Read more: The supermarkets freezing the prices of essential items

The union called for an immediate increase in the minimum wage to at least £12 per hour as a step towards an eventual £15 minimum.

Usdaw, which is supporting the Labour Party in the next election, also urged the government to protect workers from threats at work.

It added: “Our members face shocking levels of violence, threats and abuse.

“That is why we are calling for better legal protection for everyone in the UK, making it a specific offence to abuse public-facing workers, with a sentence that fits the crime.”

Sir Keir Starmer with Usdaw general secretary Paddy Lillis at the head office of Usdaw in Fallowfield, Manchester, as he campaigns for leadership of the Labour Party. (Photo by Pete Byrne/PA Images via Getty Images)
Labour leader Sir Keir Starmer with USDAW general secretary Paddy Lillis. (Getty)

Earlier this month, millions of the lowest-paid workers across the UK received a pay increase as the statutory hourly rate rose by 9.7% from £9.50 to £10.42 for adults aged over 23.

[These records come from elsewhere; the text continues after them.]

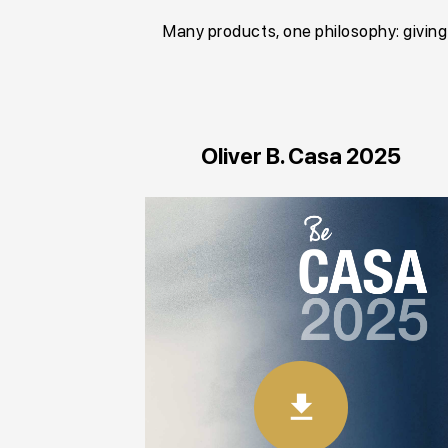
Many products, one philosophy: givin
Oliver B. Casa 2025
download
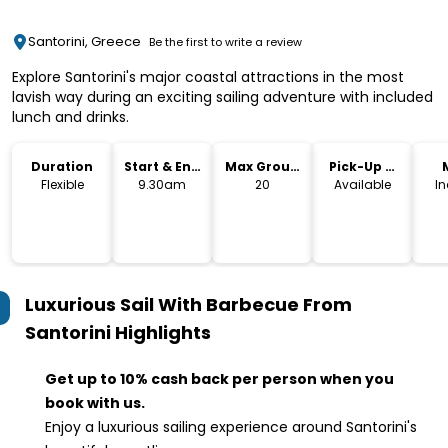
Santorini, Greece
Be the first to write a review
Explore Santorini's major coastal attractions in the most
lavish way during an exciting sailing adventure with included
lunch and drinks.
Duration
Start & End
Max Group
Pick-Up &
Time
Size
Drop-Off
Flexible
9.30am
20
Available
I
Luxurious Sail With Barbecue From
Santorini
Highlights
Get up to 10% cash back per person when you
book with us.
Enjoy a luxurious sailing experience around Santorini's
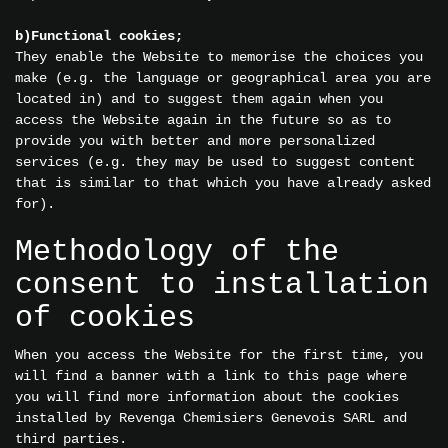
b)Functional cookies;
They enable the Website to memorise the choices you
make (e.g. the language or geographical area you are
located in) and to suggest them again when you
access the Website again in the future so as to
provide you with better and more personalized
services (e.g. they may be used to suggest content
that is similar to that which you have already asked
for).
Methodology of the
consent to installation
of cookies
When you access the Website for the first time, you
will find a banner with a link to this page where
you will find more information about the cookies
installed by Revenga Chemisiers Genevois SARL and
third parties.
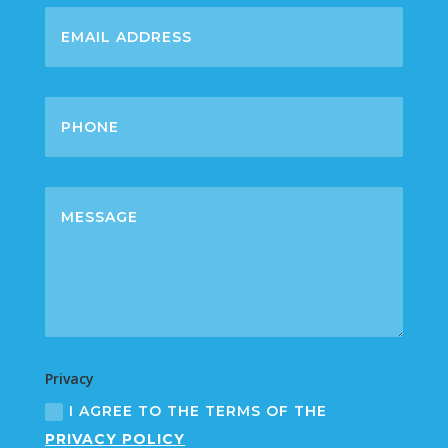
Privacy
I AGREE TO THE TERMS OF THE
PRIVACY POLICY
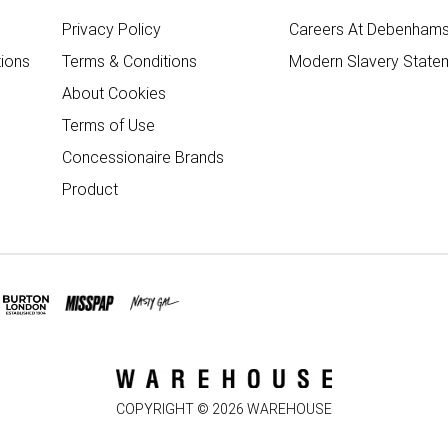
Privacy Policy
Careers At Debenham
ions
Terms & Conditions
Modern Slavery State
About Cookies
Terms of Use
Concessionaire Brands
Product
COPYRIGHT ©
2026
WAREHOUSE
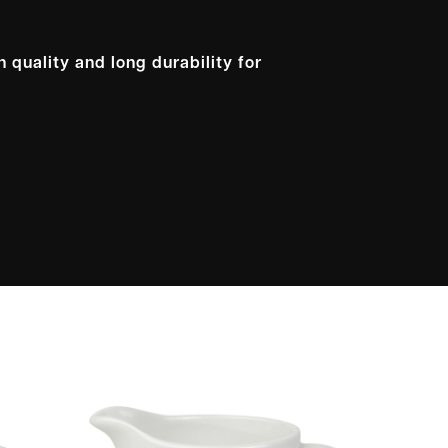
 quality and long durability for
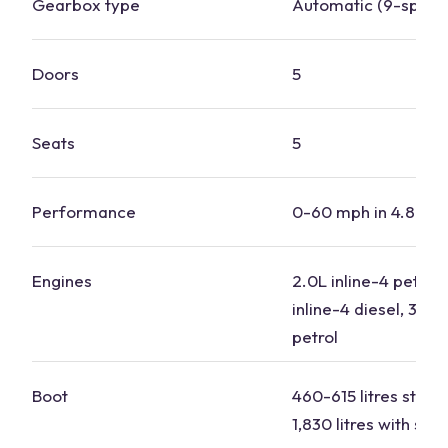
Gearbox type
Automatic (9-speed
Doors
5
Seats
5
Performance
0-60 mph in 4.8-7.
Engines
2.0L inline-4 petrol,
inline-4 diesel, 3.0L 
petrol
Boot
460-615 litres stand
1,830 litres with se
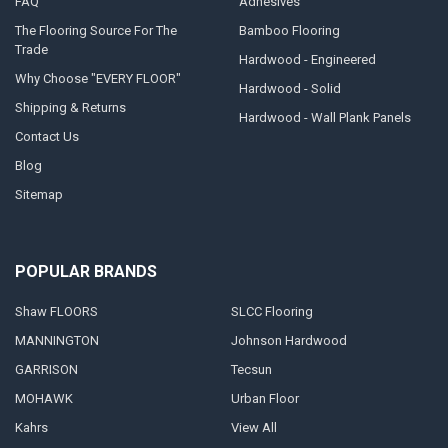
FAQ
Adhesives
The Flooring Source For The
Bamboo Flooring
Trade
Hardwood - Engineered
Why Choose "EVERY FLOOR"
Hardwood - Solid
Shipping & Returns
Hardwood - Wall Plank Panels
Contact Us
Blog
Sitemap
POPULAR BRANDS
Shaw FLOORS
SLCC Flooring
MANNINGTON
Johnson Hardwood
GARRISON
Tecsun
MOHAWK
Urban Floor
Kahrs
View All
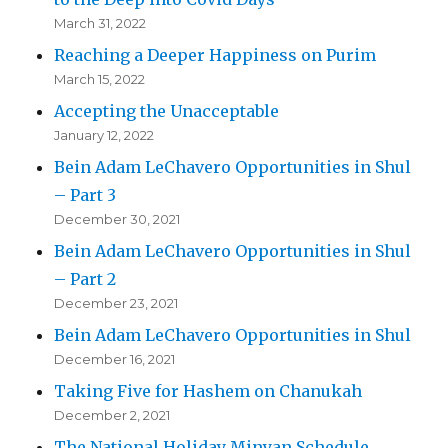
March 31, 2022
Reaching a Deeper Happiness on Purim
March 15, 2022
Accepting the Unacceptable
January 12, 2022
Bein Adam LeChavero Opportunities in Shul
– Part 3
December 30, 2021
Bein Adam LeChavero Opportunities in Shul
– Part 2
December 23, 2021
Bein Adam LeChavero Opportunities in Shul
December 16, 2021
Taking Five for Hashem on Chanukah
December 2, 2021
The National Holiday Minyan Schedule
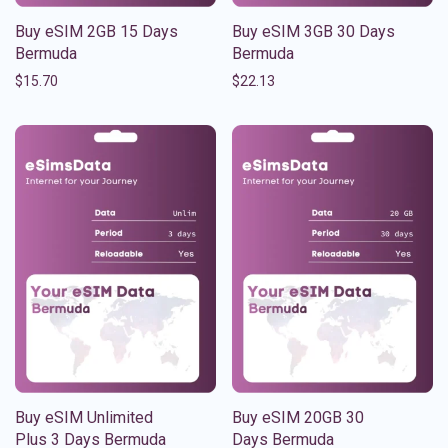
Buy eSIM 2GB 15 Days
Buy eSIM 3GB 30 Days
Bermuda
Bermuda
$
15.70
$
22.13
Buy eSIM Unlimited
Buy eSIM 20GB 30
Plus 3 Days Bermuda
Days Bermuda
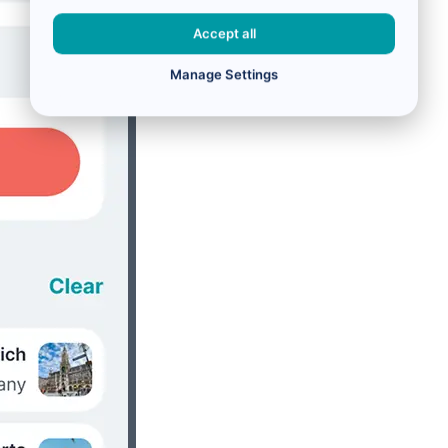
Accept all
Manage Settings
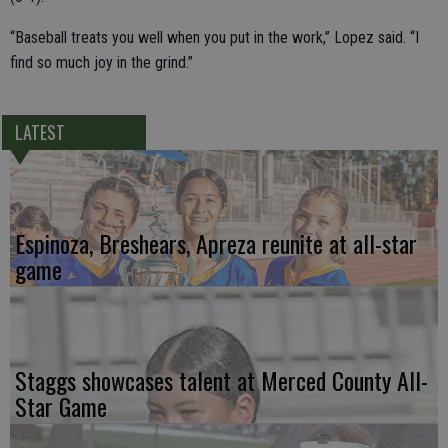
“Baseball treats you well when you put in the work,” Lopez said. “I
find so much joy in the grind.”
LATEST
Espinoza, Breshears, Apreza reunite at all-star
game
Staggs showcases talent at Merced County All-
Star Game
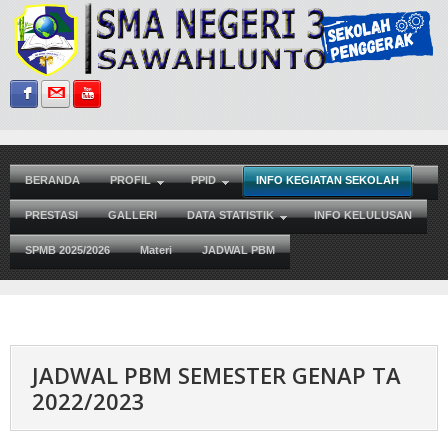
Sign in with Facebook
Sign in with Gmail
Subscribe on YouTube
BERANDA
PROFIL
PPID
INFO KEGIATAN SEKOLAH
PRESTASI
GALLERI
DATA STATISTIK
INFO KELULUSAN
SPMB 2025/2026
Materi
JADWAL PBM
JADWAL PBM SEMESTER GENAP TA
2022/2023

Ministers said the 9.7% increase kept the government on track to achieve its manifesto commitment for the National Living Wage to equal two-thirds of median earnings by 2024, provided economic conditions allow.

The rise will particularly benefit workers in sectors such as retail, hospitality and cleaning and maintenance, as well as women from black, Asian and minority ethnic (BAME) backgrounds, the government said.

At the time, Lillis said: “We provided the Low Pay Commission with evidence of why we need a new deal for workers, which includes at least £12 per hour immediately, as a step to £15, and an end to unjust rip-off youth rates.

“This uprating shows that the government has not gone far enough to help the lowest paid workers through the biggest cost-of-living crisis in 50 years.”

UK inflation slowed last month on the back of lower petrol prices but remained in double figures as household budgets continue to come under pressure.

The Office for National Statistics (ONS) revealed that Consumer Prices Index (CPI) inflation fell to 10.1% in March from 10.4% in February.

Yahoo News UK has contacted the Department for Business, Energy and Industrial Strategy for comment.